(Headline USA) Nigerian President Muhammadu Buhari says he has directed the lifting of the ban on Twitter’s operations in Nigeria but only if certain conditions are met including Twitter’s “positive” use and registration in the West African nation.
Buhari told the country of more than 200 million people in an Independence Day broadcast Friday that a government team has had “extensive engagements” with Twitter and following that, “the issues are being addressed and I have directed that the suspension be lifted but only if the conditions are met to allow our citizens continue the use of the platform for business and positive engagements.”
Nigeria suspended Twitter’s operation on June 4, citing “the persistent use of the platform for activities that are capable of undermining Nigeria’s corporate existence.”
The action triggered complaints from woke globalists that Buhari’s action could be a replay of the clampdown on free speech which played out in the 1980s during his regime as Nigeria’s military ruler.
However, it drew applause from others who have accused Twitter of inappropriately injecting politics into its publishing platform and using its widespread influence and wealth to target mainstream conservative speech—most notably through its interference in the 2020 US election and subsequent ban of then-President Donald Trump.

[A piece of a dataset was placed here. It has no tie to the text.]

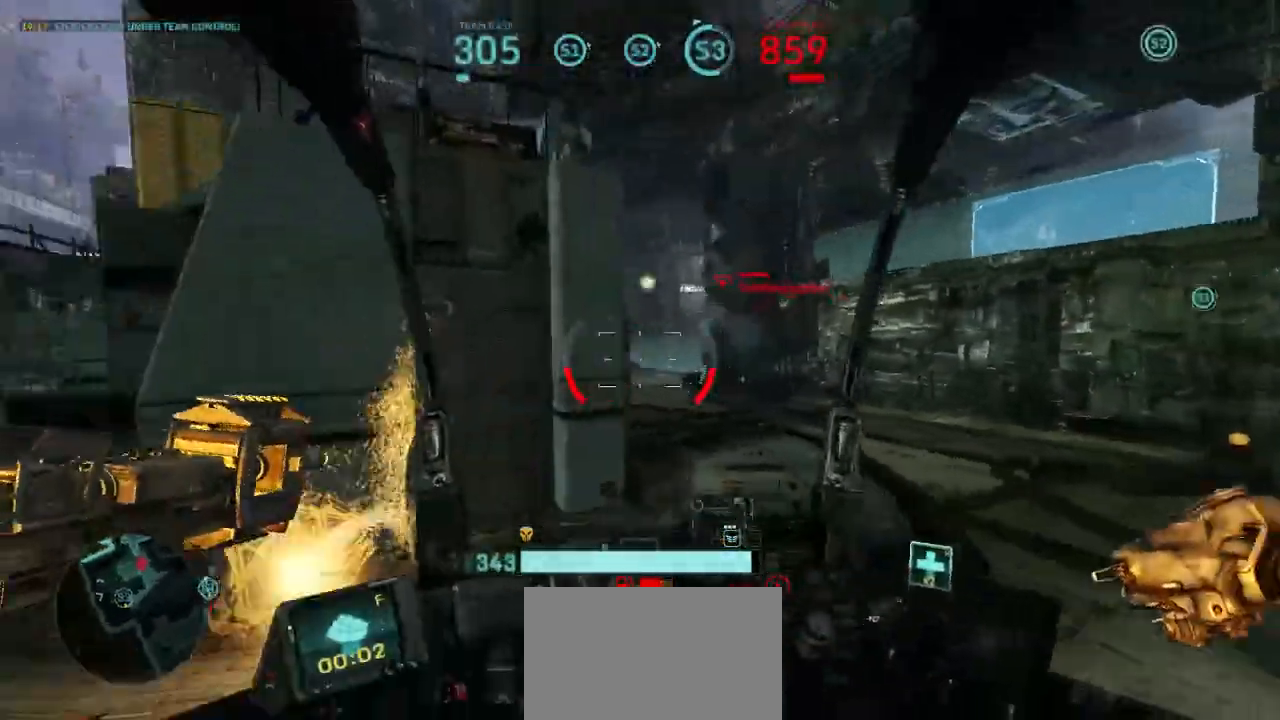
{"keys": ["a", "shift", "w"], "mouse": [], "events": [[133, "shift", "down"], [167, "w", "down"]]}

Twitter, meanwhile, has given safe harbor to terrorist and extremist groups on the Left—from the Taliban to Hamas to Antifa—to promote violence and bigotry in particularly harsh terms.
The Nigerian ban was announced shortly after the social media network deleted a post by Buhari in which he threatened to treat separatists “in the language they will understand,” though Nigerian officials have denied that the deleted post was what prompted their action.
The action to suspend Twitter’s operation in Nigeria shows Buhari’s government “prefers authoritarianism to democracy,” claimed Idayat Hassan of the West Africa-focused Centre for Democracy and Development.
Many Nigerians, mostly young people, have been finding a way around the ban by turning to virtual private network apps, but many corporate entities and businesses—some of which the Nigerian economy relies on—have complied with the directive.
As the telecommunications access blockade continues, so it has had an economic cost for Africa’s most populous country, with more than 64 million young people.
According to NetBlocks, which estimates the cost of internet shutdowns worldwide, Nigeria could be losing N103.1 million ($251,000) in every hour of the blockade, which has now lasted more than 100 days.
In addition to registering and paying tax in Nigeria, Buhari said some of the other conditions upon which telecommunications companies will once again grant access to Twitter in Nigeria are “national security” and local content on the social network.
He did not explain how that will play out but added that the country remains committed to “ensuring that digital companies use their platform to enhance the lives of our citizens, respect Nigeria’s sovereignty, cultural values and promote online safety.”